Collected data

════

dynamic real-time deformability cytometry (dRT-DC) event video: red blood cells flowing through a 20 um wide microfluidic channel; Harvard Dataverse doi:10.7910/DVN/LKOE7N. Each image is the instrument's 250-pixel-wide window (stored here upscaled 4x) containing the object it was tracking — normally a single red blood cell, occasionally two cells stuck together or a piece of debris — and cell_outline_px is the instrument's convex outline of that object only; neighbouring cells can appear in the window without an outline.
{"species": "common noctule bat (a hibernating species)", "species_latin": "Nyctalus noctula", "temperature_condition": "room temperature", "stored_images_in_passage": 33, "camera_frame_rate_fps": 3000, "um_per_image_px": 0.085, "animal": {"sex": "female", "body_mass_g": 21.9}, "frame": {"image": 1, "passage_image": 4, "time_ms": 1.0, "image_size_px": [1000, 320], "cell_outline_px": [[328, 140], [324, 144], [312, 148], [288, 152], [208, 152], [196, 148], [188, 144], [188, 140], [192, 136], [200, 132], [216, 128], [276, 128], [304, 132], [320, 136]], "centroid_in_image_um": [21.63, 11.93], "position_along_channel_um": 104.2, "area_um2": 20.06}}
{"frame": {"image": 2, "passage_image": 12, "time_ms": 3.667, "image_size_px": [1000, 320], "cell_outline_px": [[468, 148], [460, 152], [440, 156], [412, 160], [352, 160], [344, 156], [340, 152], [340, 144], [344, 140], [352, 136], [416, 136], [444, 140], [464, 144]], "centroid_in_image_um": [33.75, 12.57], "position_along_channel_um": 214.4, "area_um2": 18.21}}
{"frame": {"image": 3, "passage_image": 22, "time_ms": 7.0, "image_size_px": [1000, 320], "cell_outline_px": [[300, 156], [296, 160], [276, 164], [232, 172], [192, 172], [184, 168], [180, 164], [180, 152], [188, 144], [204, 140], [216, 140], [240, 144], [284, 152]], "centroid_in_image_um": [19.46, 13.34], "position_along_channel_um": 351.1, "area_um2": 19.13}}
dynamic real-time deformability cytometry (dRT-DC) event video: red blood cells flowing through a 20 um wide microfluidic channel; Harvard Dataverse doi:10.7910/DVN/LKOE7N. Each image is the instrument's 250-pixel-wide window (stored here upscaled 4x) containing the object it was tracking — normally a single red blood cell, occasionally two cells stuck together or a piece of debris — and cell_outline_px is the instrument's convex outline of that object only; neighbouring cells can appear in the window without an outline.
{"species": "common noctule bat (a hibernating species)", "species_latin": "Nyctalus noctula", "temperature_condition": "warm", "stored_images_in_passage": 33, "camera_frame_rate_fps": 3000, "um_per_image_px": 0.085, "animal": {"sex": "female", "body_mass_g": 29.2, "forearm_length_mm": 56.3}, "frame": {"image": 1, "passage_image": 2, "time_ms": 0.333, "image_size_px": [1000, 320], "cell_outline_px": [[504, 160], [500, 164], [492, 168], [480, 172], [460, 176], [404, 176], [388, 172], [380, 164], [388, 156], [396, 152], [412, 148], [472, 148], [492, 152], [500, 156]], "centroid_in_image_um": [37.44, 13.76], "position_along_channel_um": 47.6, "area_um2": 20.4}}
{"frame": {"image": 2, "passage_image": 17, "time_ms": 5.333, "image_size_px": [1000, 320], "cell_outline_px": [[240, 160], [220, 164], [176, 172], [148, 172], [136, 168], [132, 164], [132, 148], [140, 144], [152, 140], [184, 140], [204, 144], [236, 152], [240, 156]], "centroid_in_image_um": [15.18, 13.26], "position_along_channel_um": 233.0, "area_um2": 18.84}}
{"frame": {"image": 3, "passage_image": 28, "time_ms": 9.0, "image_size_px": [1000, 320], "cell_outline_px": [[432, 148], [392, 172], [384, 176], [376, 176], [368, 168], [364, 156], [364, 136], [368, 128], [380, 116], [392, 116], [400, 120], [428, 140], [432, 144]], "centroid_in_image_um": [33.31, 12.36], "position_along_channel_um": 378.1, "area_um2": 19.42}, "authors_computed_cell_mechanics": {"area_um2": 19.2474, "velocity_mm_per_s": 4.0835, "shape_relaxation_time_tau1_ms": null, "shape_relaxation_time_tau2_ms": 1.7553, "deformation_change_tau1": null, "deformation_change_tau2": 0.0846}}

════

Stated exercise: Write out every record verbatim.

The completed task:
dynamic real-time deformability cytometry (dRT-DC) event video: red blood cells flowing through a 20 um wide microfluidic channel; Harvard Dataverse doi:10.7910/DVN/LKOE7N. Each image is the instrument's 250-pixel-wide window (stored here upscaled 4x) containing the object it was tracking — normally a single red blood cell, occasionally two cells stuck together or a piece of debris — and cell_outline_px is the instrument's convex outline of that object only; neighbouring cells can appear in the window without an outline.
{"species": "common noctule bat (a hibernating species)", "species_latin": "Nyctalus noctula", "temperature_condition": "room temperature", "stored_images_in_passage": 33, "camera_frame_rate_fps": 3000, "um_per_image_px": 0.085, "animal": {"sex": "female", "body_mass_g": 21.9}, "frame": {"image": 1, "passage_image": 4, "time_ms": 1.0, "image_size_px": [1000, 320], "cell_outline_px": [[328, 140], [324, 144], [312, 148], [288, 152], [208, 152], [196, 148], [188, 144], [188, 140], [192, 136], [200, 132], [216, 128], [276, 128], [304, 132], [320, 136]], "centroid_in_image_um": [21.63, 11.93], "position_along_channel_um": 104.2, "area_um2": 20.06}}
{"frame": {"image": 2, "passage_image": 12, "time_ms": 3.667, "image_size_px": [1000, 320], "cell_outline_px": [[468, 148], [460, 152], [440, 156], [412, 160], [352, 160], [344, 156], [340, 152], [340, 144], [344, 140], [352, 136], [416, 136], [444, 140], [464, 144]], "centroid_in_image_um": [33.75, 12.57], "position_along_channel_um": 214.4, "area_um2": 18.21}}
{"frame": {"image": 3, "passage_image": 22, "time_ms": 7.0, "image_size_px": [1000, 320], "cell_outline_px": [[300, 156], [296, 160], [276, 164], [232, 172], [192, 172], [184, 168], [180, 164], [180, 152], [188, 144], [204, 140], [216, 140], [240, 144], [284, 152]], "centroid_in_image_um": [19.46, 13.34], "position_along_channel_um": 351.1, "area_um2": 19.13}}
dynamic real-time deformability cytometry (dRT-DC) event video: red blood cells flowing through a 20 um wide microfluidic channel; Harvard Dataverse doi:10.7910/DVN/LKOE7N. Each image is the instrument's 250-pixel-wide window (stored here upscaled 4x) containing the object it was tracking — normally a single red blood cell, occasionally two cells stuck together or a piece of debris — and cell_outline_px is the instrument's convex outline of that object only; neighbouring cells can appear in the window without an outline.
{"species": "common noctule bat (a hibernating species)", "species_latin": "Nyctalus noctula", "temperature_condition": "warm", "stored_images_in_passage": 33, "camera_frame_rate_fps": 3000, "um_per_image_px": 0.085, "animal": {"sex": "female", "body_mass_g": 29.2, "forearm_length_mm": 56.3}, "frame": {"image": 1, "passage_image": 2, "time_ms": 0.333, "image_size_px": [1000, 320], "cell_outline_px": [[504, 160], [500, 164], [492, 168], [480, 172], [460, 176], [404, 176], [388, 172], [380, 164], [388, 156], [396, 152], [412, 148], [472, 148], [492, 152], [500, 156]], "centroid_in_image_um": [37.44, 13.76], "position_along_channel_um": 47.6, "area_um2": 20.4}}
{"frame": {"image": 2, "passage_image": 17, "time_ms": 5.333, "image_size_px": [1000, 320], "cell_outline_px": [[240, 160], [220, 164], [176, 172], [148, 172], [136, 168], [132, 164], [132, 148], [140, 144], [152, 140], [184, 140], [204, 144], [236, 152], [240, 156]], "centroid_in_image_um": [15.18, 13.26], "position_along_channel_um": 233.0, "area_um2": 18.84}}
{"frame": {"image": 3, "passage_image": 28, "time_ms": 9.0, "image_size_px": [1000, 320], "cell_outline_px": [[432, 148], [392, 172], [384, 176], [376, 176], [368, 168], [364, 156], [364, 136], [368, 128], [380, 116], [392, 116], [400, 120], [428, 140], [432, 144]], "centroid_in_image_um": [33.31, 12.36], "position_along_channel_um": 378.1, "area_um2": 19.42}, "authors_computed_cell_mechanics": {"area_um2": 19.2474, "velocity_mm_per_s": 4.0835, "shape_relaxation_time_tau1_ms": null, "shape_relaxation_time_tau2_ms": 1.7553, "deformation_change_tau1": null, "deformation_change_tau2": 0.0846}}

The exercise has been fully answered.